Lycée du Haut-Barr

- 67700 Saverne -

 
Inscrite au dispositif Plume de paon 2021, la 2de6 a écouté cinq audiolivres, et bénéficié de deux ateliers de théâtre et de lecture à haute voix, animés par Françoise Lervy, comédienne, et Edwige Lanères, professeure de français.
Cette année, la sélection de livres audios proposée par l’association Plume de paon est enthousiasmante ! Deux romans et trois récits autobiographiques, tous écrits dans des styles très différents, et lus par des artistes de talent.
 
Chaque élève de la classe rédige un discours sur son audiolivre préféré ; c’est une excellente façon d’affiner son écoute, et de s’entraîner à l’argumentation, pour l’épreuve orale du bac de Français.
 
 
De pierre et d’os, le dernier roman de Bérangère Cournut, a beaucoup plu aux jeunes. Il nous transporte dans l’Arctique, où vivent encore quelques familles Inuits. Séparée de ses parents par une fracture de la banquise, une jeune fille doit survivre seule, avec ses chiens. Son chemin croise une famille, puis une autre. On l’accueille car elle est une excellente chasseuse, et elle prête main forte aux travaux des hommes et des femmes. Leur existence nomade est rythmée par la cueillette en été, la pêche toute l’année, la chasse, les chants et les rites chamaniques. Non seulement la lecture de Marianne Denicourt nous emporte, mais en plus le récit est ponctué de musiques et de chants inuits : une envoutante invitation au voyage !
 
 
Le roman Eden, de Monica Sabolo, remporte également un franc succès, et la performance de l’actrice Nancy Philippot y contribue joliment ! Cette comédienne modifie sa voix en fonction des personnages ; tantôt rauque, tantôt suave, chevrotante, enfantine, elle incarne tous les caractères, toutes les personnalités avec une aisance surprenante ! Les élèves adhèrent, d’autant que l’histoire porte sur une bande d’adolescents, près d’une réserve amérindienne victime d’une déforestation bruyante, menaçante. Une lycéenne, Lucy, est retrouvée nue, inconsciente, dans la forêt. Qui l’a violée ? Les forestiers qui traînent au bar Hollywood ? Son amie Nita mène l’enquête, aidée par des camarades de classe, et surtout par d’étranges jeunes femmes, attirantes et mystérieuses...

• [EXPLORER LE TEXTE]:
1. D'après le texte proposé, qui lit le roman De pierre et d'os dans sa version audio ?
2. Selon le texte proposé, qu'est-ce qui rythme l'existence nomade des familles que croise la jeune fille de De pierre et d'os ? Citez tout ce qui est mentionné.

• [ENTRÉES FOURNIES]:
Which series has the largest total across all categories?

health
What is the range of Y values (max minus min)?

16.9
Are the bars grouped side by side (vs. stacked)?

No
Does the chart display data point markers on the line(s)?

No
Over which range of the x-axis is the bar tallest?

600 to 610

--

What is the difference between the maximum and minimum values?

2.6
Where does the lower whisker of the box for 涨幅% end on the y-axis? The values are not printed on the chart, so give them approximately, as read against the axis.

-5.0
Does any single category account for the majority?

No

• [RÉPONSES CI-DESSOUS]:
1. Marianne Denicourt.

2. La cueillette en été, la pêche toute l'année, la chasse, les chants et les rites chamaniques.